La presión del luteranismo

Sin embargo, los principales conflictos los padeció en el propio Sacro Imperio, aunque nombró a su hermano Fernando como archiduque de Austria. Con el avance del luteranismo imparable en el norte y centro de la actual Alemania, la negativa de Martín Lutero a retractarse de sus polémicas obras teológicas y el desgaste de las guerras contra Francia, Carlos tuvo que pactar en 1526 (Dieta de Spira) con los conversos príncipes luteranos, lo cual supuso una victoria para la Reforma Protestante.

Aunque al año siguiente el emperador intentó limitar el avance del luteranismo, la inminente invasión turca a Viena frustró los planes y lo obligó a aliarse con los protestantes para combatir a los otomanos en 1529 durante el primer sitio de Viena, cuya victoria consiguieron con relativa facilidad.

Martín Lutero
Un nuevo concilio en Augsburgo en 1530 intentó unificar posiciones con los protestantes, pero la intransigencia del emperador hizo fracasar las negociaciones y los príncipes protestantes se unieron en la Liga de Esmalcalda, la cual contó con el respaldo de Francia. La delicada situación internacional obligó a Carlos a firmar la Paz de Nuremberg en 1532, la cual garantizaba la libertad religiosa en el Sacro Imperio. Durante los siguientes diez años el poder de los protestantes se solidificó gracias al desvió de atención de Carlos hacia el Imperio.

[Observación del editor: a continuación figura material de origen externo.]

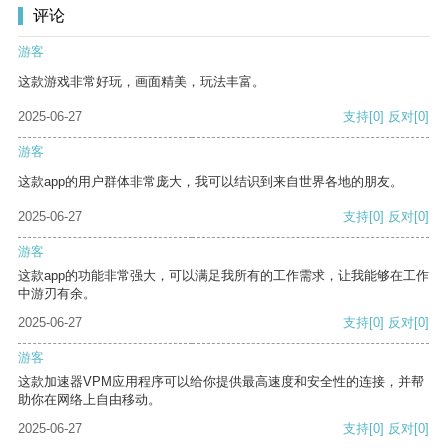
评论
游客
这款游戏非常好玩，画面精美，玩法丰富。
2025-06-27
支持
[0]
反对
[0]
游客
这款app的用户群体非常庞大，我可以结识到来自世界各地的朋友。
2025-06-27
支持
[0]
反对
[0]
游客
这款app的功能非常强大，可以满足我所有的工作需求，让我能够在工作
中游刃有余。
2025-06-27
支持
[0]
反对
[0]
游客
这款加速器VPM应用程序可以给你提供最高速度和安全性的连接，并帮
助你在网络上自由移动。
2025-06-27
支持
[0]
反对
[0]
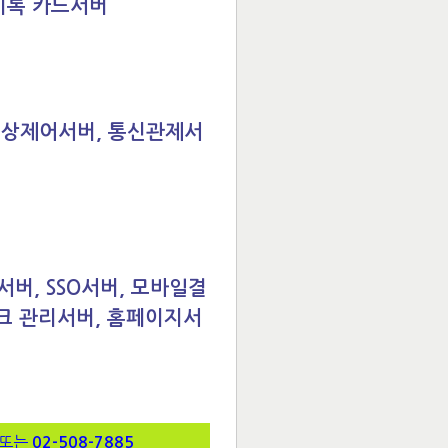
기록 카드서버
영상제어서버, 통신관제서
버, SSO서버, 모바일결
크 관리서버, 홈페이지서
또는
02-508-7885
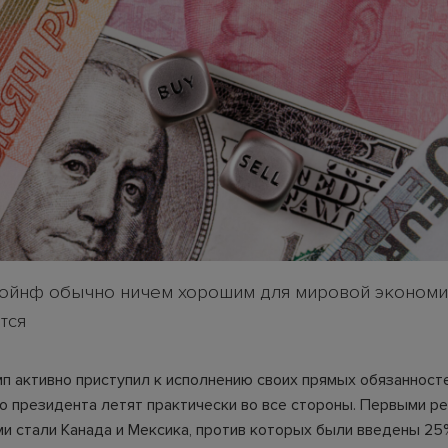
ойнф обычно ничем хорошим для мировой экономи
тся
п активно приступил к исполнению своих прямых обязанносте
о президента летят практически во все стороны. Первыми р
и стали Канада и Мексика, против которых были введены 2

Nuevas guerras con Francia, que se alió oportunamente con los príncipes alemanes y los otomanos, volvieron a desgastar las finanzas reales de Carlos (que en su mayoría provenían de los reinos españoles abastecidos por las riquezas ultramarinas), lo cual derivaron en la firma de la Paz de Crépy en 1544, que significaba la renuncia de pretensiones territoriales de ambas partes.

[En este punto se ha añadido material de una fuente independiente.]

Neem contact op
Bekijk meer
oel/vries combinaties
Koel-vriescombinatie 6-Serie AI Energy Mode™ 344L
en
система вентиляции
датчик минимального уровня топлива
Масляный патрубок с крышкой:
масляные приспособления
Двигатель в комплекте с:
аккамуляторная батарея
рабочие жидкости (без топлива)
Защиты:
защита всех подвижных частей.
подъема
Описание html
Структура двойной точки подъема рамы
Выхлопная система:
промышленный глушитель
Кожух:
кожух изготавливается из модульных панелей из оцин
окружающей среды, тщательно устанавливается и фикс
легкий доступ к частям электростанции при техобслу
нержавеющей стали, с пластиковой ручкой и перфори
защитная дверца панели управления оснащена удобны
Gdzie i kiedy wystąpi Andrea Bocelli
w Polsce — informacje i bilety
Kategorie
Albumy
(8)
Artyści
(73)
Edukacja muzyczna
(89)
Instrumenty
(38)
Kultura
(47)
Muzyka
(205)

Con el frente francés cerrado y la inauguración del Concilio de Trento a fines de 1545 (que concluiría oficialmente en 1563), Carlos V intentó recuperar los espacios perdidos a manos de los protestantes. Así inició una guerra contra la Liga de Esmalcalda en 1546, consiguiendo una rutilante victoria al año siguiente. Sin embargo, los términos propuestos por Carlos en Augsburgo no satisficieron a los príncipes luteranos, quienes se unieron al rey Enrique II de Francia (hijo del fallecido Francisco I) en 1552 y batallaron contra el ejército imperial.

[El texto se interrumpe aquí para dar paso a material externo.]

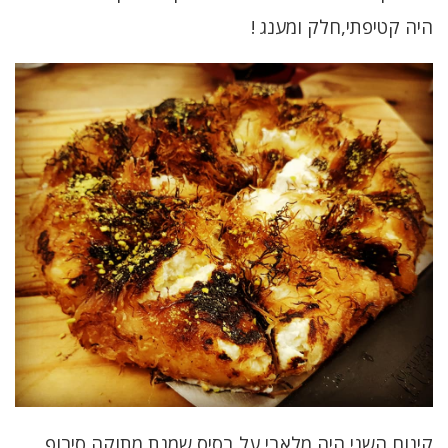
היה קטיפתי,חלק ומענג !
קינוח השני היה מלאבי על בסיס שמנת מתוקה,סירופ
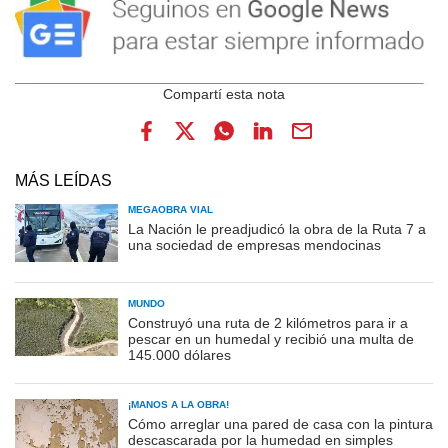
MÁS LEÍDAS
MEGAOBRA VIAL
La Nación le preadjudicó la obra de la Ruta 7 a
una sociedad de empresas mendocinas
MUNDO
Construyó una ruta de 2 kilómetros para ir a
pescar en un humedal y recibió una multa de
145.000 dólares
¡MANOS A LA OBRA!
Cómo arreglar una pared de casa con la pintura
descascarada por la humedad en simples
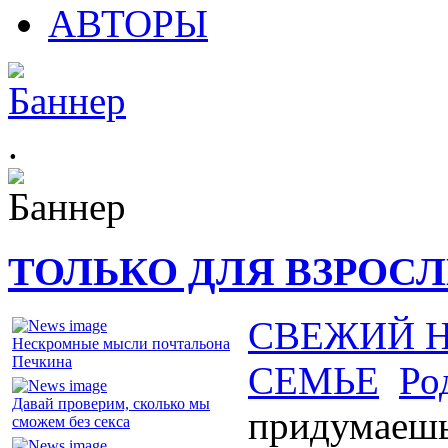
АВТОРЫ
.
ТОЛЬКО ДЛЯ ВЗРОС
СВЕЖИЙ 
Нескромные мысли почтальона
Печкина
СЕМЬЕ
Ро
Давай проверим, сколько мы
придумаеш
сможем без секса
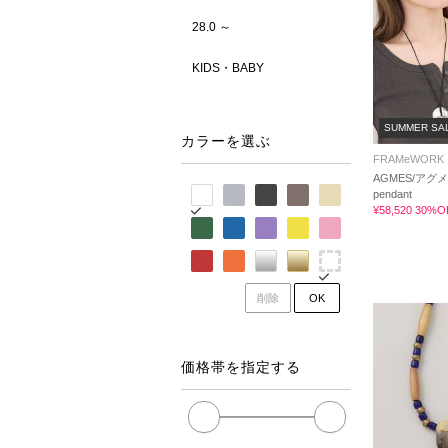
28.0 ～
KIDS・BABY
SUMMER SA
カラーを選ぶ
FRAMeWORK
AGMES/アグメ
pendant
¥58,520 30%O
削除
OK
価格帯を指定する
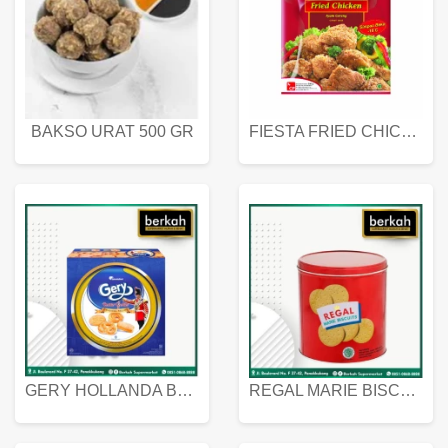
BAKSO URAT 500 GR
FIESTA FRIED CHICKEN 500 GR
GERY HOLLANDA BUTTER COOKIES 450 GRAM
REGAL MARIE BISCUIT KALENG 550 GRAM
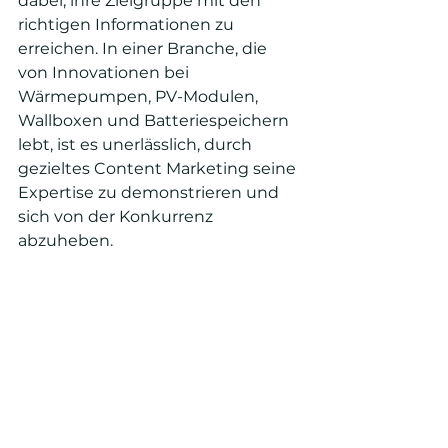
dabei, ihre Zielgruppe mit den 
richtigen Informationen zu 
erreichen. In einer Branche, die 
von Innovationen bei 
Wärmepumpen, PV-Modulen, 
Wallboxen und Batteriespeichern 
lebt, ist es unerlässlich, durch 
gezieltes Content Marketing seine 
Expertise zu demonstrieren und 
sich von der Konkurrenz 
abzuheben.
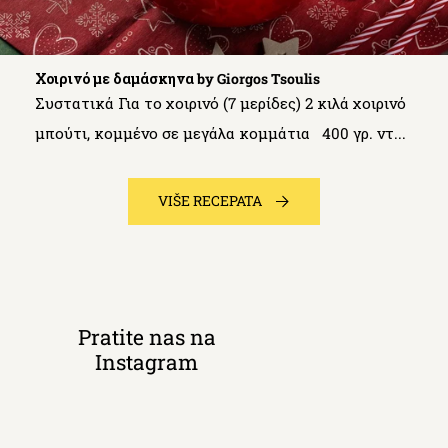
Χοιρινό με δαμάσκηνα by Giorgos Tsoulis
Συστατικά Για το χοιρινό (7 μερίδες) 2 κιλά χοιρινό
μπούτι, κομμένο σε μεγάλα κομμάτια 400 γρ. ντ...
VIŠE RECEPATA
Pratite nas na
Instagram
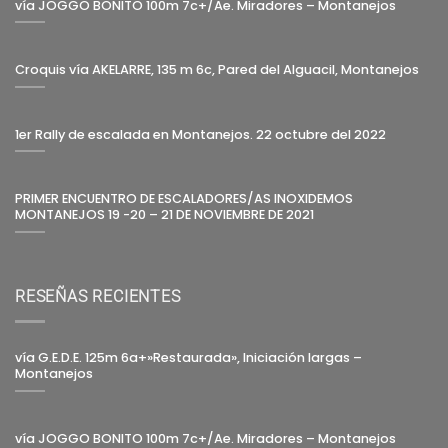
vía JOGGO BONITO 100m 7c+/Ae. Miradores – Montanejos
Croquis vía AKELARRE, 135 m 6c, Pared del Alguacil, Montanejos
1er Rally de escalada en Montanejos. 22 octubre del 2022
PRIMER ENCUENTRO DE ESCALADORES/AS INOXIDEMOS
MONTANEJOS 19 -20 – 21 DE NOVIEMBRE DE 2021
RESEÑAS RECIENTES
vía G.E.D.E. 125m 6a+»Restaurada», Iniciación largas –
Montanejos
vía JOGGO BONITO 100m 7c+/Ae. Miradores – Montanejos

Camino a una estrepitosa derrota, Carlos encomendó a su hermano Fernando para negociar con los protestantes. Así, en 1552 se firmó el Tratado de Passau, que garantizó el libre ejercicio religioso y la liberación de los príncipes luteranos presos. Esto fue ratificado y ampliado con la conocida Paz de Augsburgo de 1555, en la cual se le dio a los alemanes el derecho a elegir entre el catolicismo y el luteranismo, además de permitir la escisión religiosa del ámbito judicial.

Abdicación de Carlos V
Todo este proceso hizo que el gran emperador Carlos termine replanteando su concepción del Imperio Universal, ya que la imposición del protestantismo y la asfixia económica que había sumergido a los reinos españoles imposibilitaban su proyecto. Con el cansancio a cuestas, en 1556 proclamó en Bruselas su abdicación y dividió sus posesiones: a Fernando le cedió el Sacro Imperio y a su primogénito Felipe los territorios españoles (con las colonias americanas), Sicilia, Nápoles y los Países Bajos.

Luego de abandonar el poder y con varios problemas de salud, Carlos se refugió en un palacio ubicado junto al Monasterio de Yuste, en la actual comunidad española de Extremadura. Allí pasó sus últimos dos años de vida, hasta que falleció el 21 de septiembre de 1558.